#### To-do item:
Give the number of lines in the entries below that hold "Reduce", with no accompanying words.

#### Task input:
○ ○ ○ ○ ○

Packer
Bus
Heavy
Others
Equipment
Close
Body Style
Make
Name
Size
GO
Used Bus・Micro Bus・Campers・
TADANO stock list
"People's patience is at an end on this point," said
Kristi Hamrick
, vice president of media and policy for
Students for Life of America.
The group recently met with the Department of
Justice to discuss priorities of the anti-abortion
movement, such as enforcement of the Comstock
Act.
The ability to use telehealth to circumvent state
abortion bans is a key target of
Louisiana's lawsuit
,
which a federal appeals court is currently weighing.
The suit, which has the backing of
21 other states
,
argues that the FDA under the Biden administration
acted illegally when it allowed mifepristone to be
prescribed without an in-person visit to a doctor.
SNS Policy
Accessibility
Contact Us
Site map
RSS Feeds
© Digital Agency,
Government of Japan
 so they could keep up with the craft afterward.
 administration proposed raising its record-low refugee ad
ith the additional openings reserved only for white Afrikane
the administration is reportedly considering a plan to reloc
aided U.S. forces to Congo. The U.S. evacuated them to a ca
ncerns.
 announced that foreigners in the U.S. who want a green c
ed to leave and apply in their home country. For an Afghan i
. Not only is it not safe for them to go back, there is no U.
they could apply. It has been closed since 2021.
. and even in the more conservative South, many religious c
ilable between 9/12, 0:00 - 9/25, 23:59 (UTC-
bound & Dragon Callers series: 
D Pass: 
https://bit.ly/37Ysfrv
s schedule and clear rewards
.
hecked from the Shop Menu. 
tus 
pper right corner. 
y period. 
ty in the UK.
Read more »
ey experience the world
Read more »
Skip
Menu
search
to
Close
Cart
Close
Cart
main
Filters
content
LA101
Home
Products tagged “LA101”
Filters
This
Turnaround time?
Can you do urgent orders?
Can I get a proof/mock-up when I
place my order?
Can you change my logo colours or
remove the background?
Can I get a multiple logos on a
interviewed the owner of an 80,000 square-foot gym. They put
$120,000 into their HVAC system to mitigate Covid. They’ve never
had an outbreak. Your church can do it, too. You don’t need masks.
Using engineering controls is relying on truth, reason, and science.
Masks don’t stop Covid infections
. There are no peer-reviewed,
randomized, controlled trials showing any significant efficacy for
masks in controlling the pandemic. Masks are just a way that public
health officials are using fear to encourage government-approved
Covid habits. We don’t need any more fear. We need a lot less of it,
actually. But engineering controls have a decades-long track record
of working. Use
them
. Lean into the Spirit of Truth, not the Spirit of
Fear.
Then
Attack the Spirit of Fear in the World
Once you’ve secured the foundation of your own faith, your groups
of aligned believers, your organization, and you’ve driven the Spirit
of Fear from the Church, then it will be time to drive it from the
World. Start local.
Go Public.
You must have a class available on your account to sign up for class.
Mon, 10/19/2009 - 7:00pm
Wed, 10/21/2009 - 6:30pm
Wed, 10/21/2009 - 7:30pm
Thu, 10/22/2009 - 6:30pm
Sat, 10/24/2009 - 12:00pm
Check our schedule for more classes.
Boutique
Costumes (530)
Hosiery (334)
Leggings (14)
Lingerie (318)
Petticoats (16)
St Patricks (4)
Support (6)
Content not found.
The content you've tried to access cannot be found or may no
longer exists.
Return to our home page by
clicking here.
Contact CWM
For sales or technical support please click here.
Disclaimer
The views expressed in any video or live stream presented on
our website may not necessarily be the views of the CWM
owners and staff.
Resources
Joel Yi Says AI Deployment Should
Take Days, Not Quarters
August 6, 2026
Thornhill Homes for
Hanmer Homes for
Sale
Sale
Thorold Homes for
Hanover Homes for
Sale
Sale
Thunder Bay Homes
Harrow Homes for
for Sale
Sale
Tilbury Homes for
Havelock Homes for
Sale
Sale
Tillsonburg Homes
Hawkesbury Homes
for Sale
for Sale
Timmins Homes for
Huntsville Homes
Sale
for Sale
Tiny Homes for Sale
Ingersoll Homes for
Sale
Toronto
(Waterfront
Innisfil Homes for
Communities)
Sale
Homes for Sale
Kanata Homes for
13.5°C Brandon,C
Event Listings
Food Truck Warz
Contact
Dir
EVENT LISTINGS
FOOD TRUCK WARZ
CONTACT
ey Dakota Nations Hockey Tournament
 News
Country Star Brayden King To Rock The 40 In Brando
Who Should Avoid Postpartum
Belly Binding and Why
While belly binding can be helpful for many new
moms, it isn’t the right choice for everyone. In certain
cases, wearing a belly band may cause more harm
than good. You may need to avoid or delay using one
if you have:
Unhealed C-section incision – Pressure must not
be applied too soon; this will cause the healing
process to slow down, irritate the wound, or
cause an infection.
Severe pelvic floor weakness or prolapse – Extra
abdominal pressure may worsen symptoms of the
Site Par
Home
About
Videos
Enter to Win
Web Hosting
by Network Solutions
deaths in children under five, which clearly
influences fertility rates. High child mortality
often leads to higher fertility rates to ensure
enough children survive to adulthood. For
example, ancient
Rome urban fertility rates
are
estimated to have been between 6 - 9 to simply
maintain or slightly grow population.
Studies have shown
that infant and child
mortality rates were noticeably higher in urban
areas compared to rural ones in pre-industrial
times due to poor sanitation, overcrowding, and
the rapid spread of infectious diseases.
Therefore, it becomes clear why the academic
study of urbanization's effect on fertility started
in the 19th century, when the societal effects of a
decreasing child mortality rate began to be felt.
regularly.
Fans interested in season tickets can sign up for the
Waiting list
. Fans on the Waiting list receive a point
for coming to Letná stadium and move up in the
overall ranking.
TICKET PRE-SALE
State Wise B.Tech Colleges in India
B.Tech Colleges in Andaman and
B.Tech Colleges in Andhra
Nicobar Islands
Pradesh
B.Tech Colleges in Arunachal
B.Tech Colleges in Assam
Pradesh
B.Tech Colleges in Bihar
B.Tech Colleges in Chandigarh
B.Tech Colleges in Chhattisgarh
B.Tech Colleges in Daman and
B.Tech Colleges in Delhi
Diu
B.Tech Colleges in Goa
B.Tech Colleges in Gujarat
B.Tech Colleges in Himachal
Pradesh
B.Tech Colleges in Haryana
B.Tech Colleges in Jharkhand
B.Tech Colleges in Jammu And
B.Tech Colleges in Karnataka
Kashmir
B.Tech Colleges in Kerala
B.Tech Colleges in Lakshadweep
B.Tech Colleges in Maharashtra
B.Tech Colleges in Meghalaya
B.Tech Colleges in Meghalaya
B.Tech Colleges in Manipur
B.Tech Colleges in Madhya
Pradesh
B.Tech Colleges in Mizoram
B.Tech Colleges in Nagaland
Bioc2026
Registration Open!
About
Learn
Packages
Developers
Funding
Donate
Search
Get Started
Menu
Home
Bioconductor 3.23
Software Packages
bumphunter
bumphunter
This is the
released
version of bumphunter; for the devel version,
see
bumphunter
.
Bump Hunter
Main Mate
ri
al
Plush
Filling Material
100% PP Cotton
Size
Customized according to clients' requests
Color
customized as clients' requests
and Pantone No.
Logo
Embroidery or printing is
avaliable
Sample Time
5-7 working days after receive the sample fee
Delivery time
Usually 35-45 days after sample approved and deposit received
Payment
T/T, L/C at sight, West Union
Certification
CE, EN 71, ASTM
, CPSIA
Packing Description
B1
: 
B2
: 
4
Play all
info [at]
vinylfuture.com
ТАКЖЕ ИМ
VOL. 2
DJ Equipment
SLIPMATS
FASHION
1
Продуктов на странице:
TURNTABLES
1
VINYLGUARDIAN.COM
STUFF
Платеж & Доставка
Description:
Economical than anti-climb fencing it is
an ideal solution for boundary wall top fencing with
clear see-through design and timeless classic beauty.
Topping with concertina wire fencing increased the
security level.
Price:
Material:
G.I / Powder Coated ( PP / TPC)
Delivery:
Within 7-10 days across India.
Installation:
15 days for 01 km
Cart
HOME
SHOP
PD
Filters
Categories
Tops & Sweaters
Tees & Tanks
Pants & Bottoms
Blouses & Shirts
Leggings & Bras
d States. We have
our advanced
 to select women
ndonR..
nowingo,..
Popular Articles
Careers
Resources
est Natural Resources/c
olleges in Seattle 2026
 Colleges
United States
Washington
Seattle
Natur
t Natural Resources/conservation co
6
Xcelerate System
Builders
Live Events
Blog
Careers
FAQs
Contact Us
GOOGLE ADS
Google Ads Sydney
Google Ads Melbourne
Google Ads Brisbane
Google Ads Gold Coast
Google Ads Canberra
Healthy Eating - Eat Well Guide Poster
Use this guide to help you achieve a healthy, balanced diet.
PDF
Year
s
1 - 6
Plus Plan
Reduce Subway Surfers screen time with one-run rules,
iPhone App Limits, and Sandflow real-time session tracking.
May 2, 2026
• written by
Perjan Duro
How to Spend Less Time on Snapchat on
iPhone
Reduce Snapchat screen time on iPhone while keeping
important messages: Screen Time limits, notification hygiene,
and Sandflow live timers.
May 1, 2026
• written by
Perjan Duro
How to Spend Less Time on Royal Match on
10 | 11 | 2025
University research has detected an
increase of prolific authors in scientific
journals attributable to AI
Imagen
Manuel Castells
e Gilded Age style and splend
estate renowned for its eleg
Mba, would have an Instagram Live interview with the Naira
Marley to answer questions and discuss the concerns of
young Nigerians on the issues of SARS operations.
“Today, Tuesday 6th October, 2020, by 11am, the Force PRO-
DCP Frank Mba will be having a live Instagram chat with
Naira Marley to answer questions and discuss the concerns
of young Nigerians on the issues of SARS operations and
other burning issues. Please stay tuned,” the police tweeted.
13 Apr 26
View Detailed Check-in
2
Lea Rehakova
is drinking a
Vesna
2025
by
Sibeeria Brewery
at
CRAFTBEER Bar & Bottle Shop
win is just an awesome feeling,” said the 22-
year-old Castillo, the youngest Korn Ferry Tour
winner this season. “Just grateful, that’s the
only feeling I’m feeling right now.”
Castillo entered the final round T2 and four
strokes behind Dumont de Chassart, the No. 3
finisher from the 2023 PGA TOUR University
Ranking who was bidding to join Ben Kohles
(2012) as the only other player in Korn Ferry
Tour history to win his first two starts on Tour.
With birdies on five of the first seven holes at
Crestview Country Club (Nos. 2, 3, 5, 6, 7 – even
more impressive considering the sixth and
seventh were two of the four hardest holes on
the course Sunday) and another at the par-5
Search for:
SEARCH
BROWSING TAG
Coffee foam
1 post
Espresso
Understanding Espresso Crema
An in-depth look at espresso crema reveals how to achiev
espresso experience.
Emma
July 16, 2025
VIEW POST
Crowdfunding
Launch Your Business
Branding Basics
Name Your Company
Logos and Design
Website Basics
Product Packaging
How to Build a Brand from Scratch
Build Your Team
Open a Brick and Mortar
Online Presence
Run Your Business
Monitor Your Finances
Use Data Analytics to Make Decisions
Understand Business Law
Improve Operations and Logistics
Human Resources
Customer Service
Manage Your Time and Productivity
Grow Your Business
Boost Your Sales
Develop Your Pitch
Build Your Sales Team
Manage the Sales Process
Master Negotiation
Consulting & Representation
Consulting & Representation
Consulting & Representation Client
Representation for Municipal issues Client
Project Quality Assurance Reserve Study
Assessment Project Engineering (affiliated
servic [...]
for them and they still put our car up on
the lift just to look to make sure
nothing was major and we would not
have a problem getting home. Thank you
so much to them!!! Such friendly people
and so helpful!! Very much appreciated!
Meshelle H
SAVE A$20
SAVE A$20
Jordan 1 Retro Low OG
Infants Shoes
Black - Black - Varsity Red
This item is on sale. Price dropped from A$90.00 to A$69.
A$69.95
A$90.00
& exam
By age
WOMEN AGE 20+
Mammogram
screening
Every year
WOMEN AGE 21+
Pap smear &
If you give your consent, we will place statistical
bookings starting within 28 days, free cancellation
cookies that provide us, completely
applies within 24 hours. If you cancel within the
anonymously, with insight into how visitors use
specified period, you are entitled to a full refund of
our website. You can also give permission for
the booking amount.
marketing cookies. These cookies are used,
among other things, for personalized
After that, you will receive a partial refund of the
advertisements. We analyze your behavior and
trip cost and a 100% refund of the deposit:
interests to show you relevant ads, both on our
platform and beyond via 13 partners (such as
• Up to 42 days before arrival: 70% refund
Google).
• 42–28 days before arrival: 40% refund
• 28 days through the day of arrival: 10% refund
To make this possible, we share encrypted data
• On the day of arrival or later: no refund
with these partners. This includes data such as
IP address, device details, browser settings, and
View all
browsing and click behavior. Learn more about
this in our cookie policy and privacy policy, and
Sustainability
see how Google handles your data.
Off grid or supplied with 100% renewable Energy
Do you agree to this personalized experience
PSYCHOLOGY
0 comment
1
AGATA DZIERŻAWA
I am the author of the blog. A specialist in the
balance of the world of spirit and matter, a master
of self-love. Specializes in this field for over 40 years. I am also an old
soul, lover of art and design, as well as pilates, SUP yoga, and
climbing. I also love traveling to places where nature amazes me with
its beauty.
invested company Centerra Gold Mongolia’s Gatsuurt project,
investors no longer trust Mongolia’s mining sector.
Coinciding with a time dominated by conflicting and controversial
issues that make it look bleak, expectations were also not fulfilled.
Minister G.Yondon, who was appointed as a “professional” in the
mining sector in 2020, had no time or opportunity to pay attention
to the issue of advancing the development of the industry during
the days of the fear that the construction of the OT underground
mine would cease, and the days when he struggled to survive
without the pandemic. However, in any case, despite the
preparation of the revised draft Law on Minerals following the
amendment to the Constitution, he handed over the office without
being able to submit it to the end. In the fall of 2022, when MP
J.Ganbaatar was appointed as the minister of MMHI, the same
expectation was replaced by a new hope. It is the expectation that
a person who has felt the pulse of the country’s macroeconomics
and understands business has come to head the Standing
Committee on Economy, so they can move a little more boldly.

○ ○ ○ ○ ○

#### Output:
2